In effetti occorre specificare che in questo caso il termine luogo non equivale a spazio od ambiente, non si vuole intendere il semplice sfondo ove proiettare memorie o vicende, si tratta in realtà di un vero e proprio territorio, una terra d’origine o d’elezione che dialoga con il poeta, influenza il suo fare poetico, dando vita ad una relazione reciproca: il luogo “detta” la poesia, e la poesia lo reinventa, lo eterna, cantandolo per sempre. Fin dall’infanzia, certe immagini impressionano la retina di chi le vede, e questo rimane per tutta la vita; alcuni paesaggi sembrano determinare la poesia di chi li racconta nei versi; a sua volta il poeta li può trasfigurare, trasformare, renderli in maniera anche inedita, ma è indubbio che quei versi dal quel luogo sono originati; al contempo quella poesia ha trasformato un territorio particolare in una terra universale, un luogo dell’anima: una patria poetica.
Alcuni marchigiani sono stati e sono tuttora i fautori di un’esperienza poetica legata proprio ai luoghi.
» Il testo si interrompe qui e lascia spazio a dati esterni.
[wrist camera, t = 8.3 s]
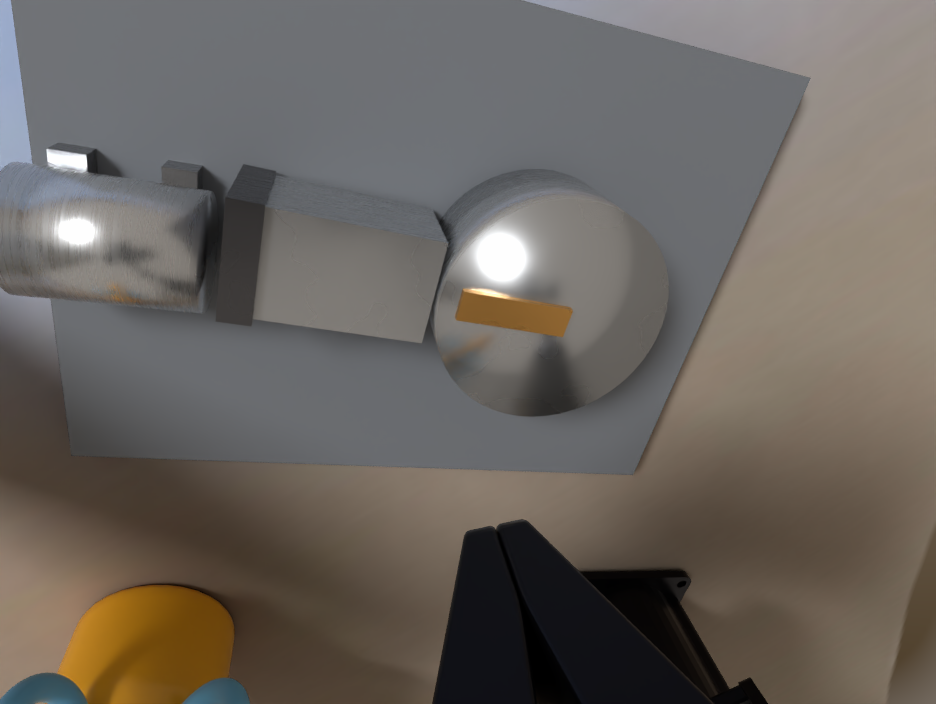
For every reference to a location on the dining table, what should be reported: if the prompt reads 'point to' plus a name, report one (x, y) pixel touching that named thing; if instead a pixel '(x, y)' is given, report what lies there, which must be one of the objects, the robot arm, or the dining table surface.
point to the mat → (391, 177)
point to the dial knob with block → (456, 279)
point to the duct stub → (107, 233)
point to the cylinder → (143, 653)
Quali poeti connotano di più questa appartenenza e questa identità?
E’ stato osservato da un grande poeta e critico marchigiano, Remo Pagnanelli, purtroppo scomparso prematuramente, come ai poeti marchigiani non sia dato sfuggire al magistero leopardiano, soprattutto in relazione al rapporto che essi instaurano con il paesaggio: un paesaggio calmo, di colline che degradano dolcemente verso il mare, che si imprime nello sguardo di chi lo abita, e che con la sua natura ordinata, armonica, priva di asprezze, in qualche modo ha finito per plasmare la produzione letteraria della nostra regione, caratterizzata – escluse talune eccezioni – da un “classicismo non classicistico” , per usare una formula cara a Franco Fortini. La maggior parte dei poeti marchigiani ha intessuto un rapporto particolare e intenso con i propri luoghi. Il Novecento, che ha prodotto nelle Marche, altissimi risultati, ha visto poeti come Volponi, con il suo odio-amore per Urbino, Matacotta e i suoi “Orti marchigiani”, Bartolini e la sua Cupramontana, Scataglini con l’Ancona del mattatoio, del cimitero ebraico, dei pescatori, fino ad arrivare ai nostri contemporanei come Piersanti e le sue Cesane, D’Elia con la costa adriatica pesarese, Scarabicchi e i luoghi della memoria, ma anche i più giovani avvertono il richiamo dei luoghi: Gezzi, Moscé, Paoli, solo per fare alcuni nomi.
Il miracolo di una lingua poetica si innerva in ciò che lei definisce un “angolo prospettico”. Quali conclusioni può trarre dal suo lavoro di curatela?
Questo lavoro ha dimostrato come si possa fare grande poesia anche da un minuscolo brano di terra, che può irradiare la sua luce allargando a dismisura il suo orizzonte, e come al contempo l’infinito possa specchiarsi e concentrarsi in un angolo di mondo. Questo libro vuole ricordare a tutti che per affrontare e apprezzare alcuni poeti non si può prescindere dal luogo che essi hanno eletto come motore immobile della loro ispirazione poetica, anche quando a volte non viene affatto mostrato. A questo proposito vorrei citare Umberto Saba che ricordava, in un suo discorso alla città di Trieste, che il paesaggio di quella città era presente in molte sue poesie, anche quelle – ed erano la maggioranza– che parlavano di tutt’altro, concludendo così: “il cielo di Trieste sta sopra tutte le mie poesie”.